“THINGS AIN'T WHAT THEY USED TO BE.” That song, penned in Harlem by Duke Ellington, could very well describe the nature of the Manhattan neighborhood today. Harlem, after all, is in the midst of massive change, with glass-and-steel co-ops, former U.S. presidents, and Starbucks moving into what had been, for a century, a ghettoized African-American community. Invinciblecities.com unveils what Harlem was 30 years ago, what it is now, and its many iterations along the way. Featuring the photography of Camilo José Vergara, the site begins in the tumultuous '70s and traces the history of Harlem since then through Vergara's photos, which he has taken and meticulously documented over the decades.
The photographs form part of a larger endeavor to chronicle the American ghetto. Launched in 2003 with Vergara's images of Camden, N.J., and Richmond, Calif., and updated in 2007 with Harlem, the website provides a sweeping look into these three communities.
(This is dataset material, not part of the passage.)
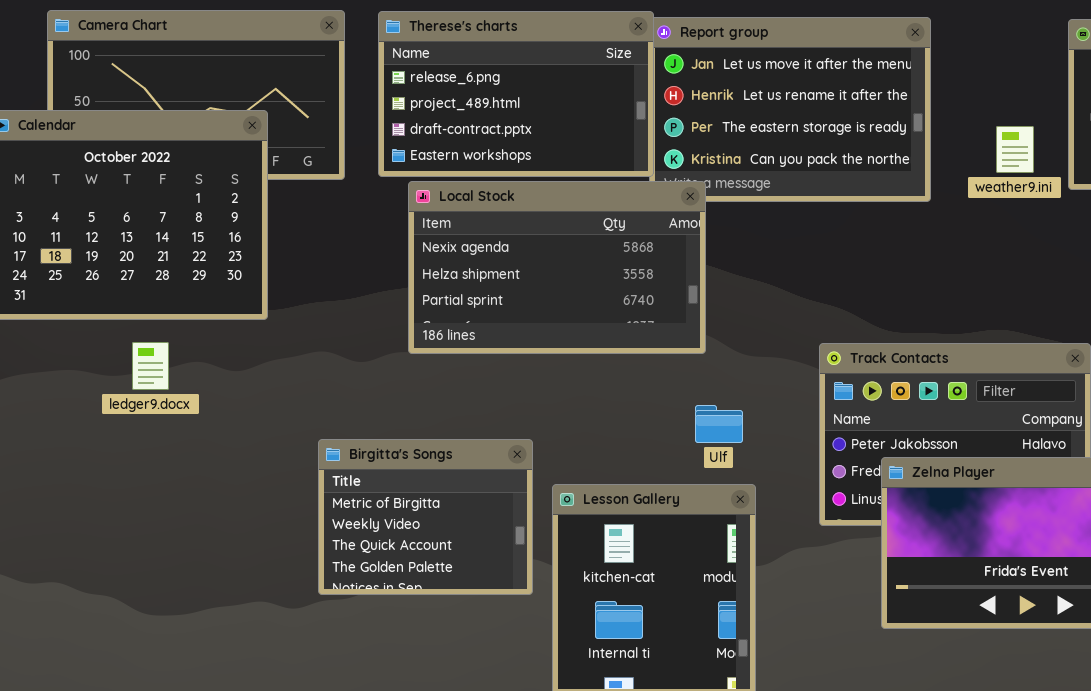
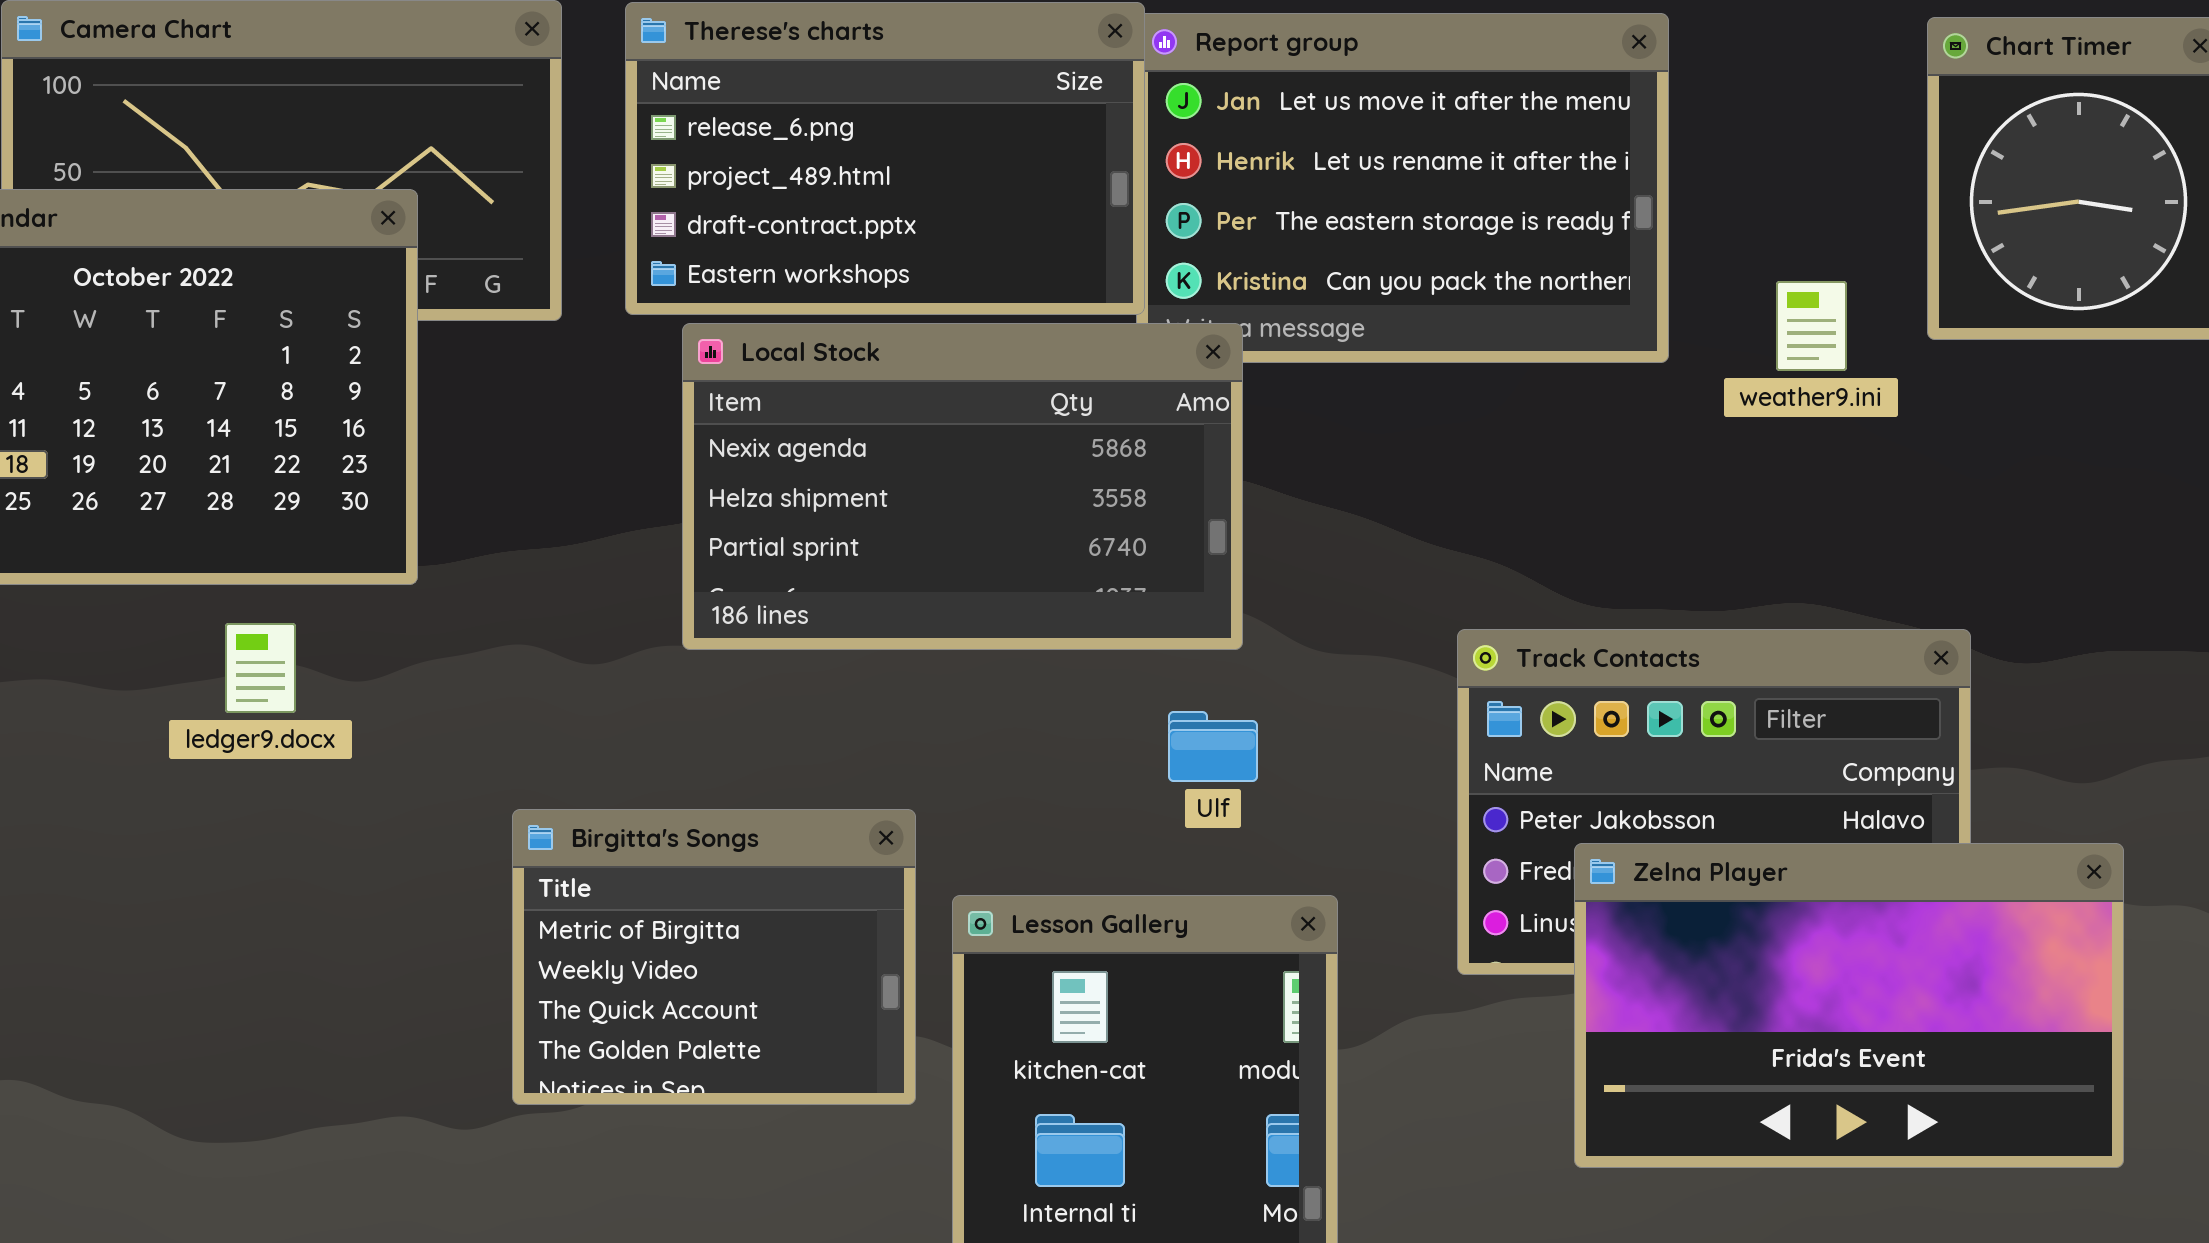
weather9.ini: [996,126,1034,173] -> [1776,281,1847,371], moved
ledger9.docx: [132,342,169,390] -> [225,623,296,713], moved
Ulf: [695,405,743,443] -> [1168,711,1258,782], moved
The site's name comes from a line in a Walt Whitman poem that is inscribed on Camden City Hall: “I dream'd in a dream, I saw a city invincible.”
Trained as a sociologist, Vergara started photographing conditions of poverty in 1969. He quickly recognized architecture's dynamic character and its potential to convey narratives: “I realized early on that buildings tell stories very clearly and each of them tells it differently.” He records each shot's location precisely, giving the project historical gravitas. The site's design is eminently user friendly, allowing visitors to easily arrange photographs based on date, location, architectural features, or themes.
Vergara has lived in Harlem since 1970. A former MacArthur fellow, he collaborates on the website with Howard Gillette, a historian at Rutgers University. “I've been shooting these places for a long time, on 35 mm Kodachrome,” Vergara says, “and the internet has become a great way to make the medium speak very directly.”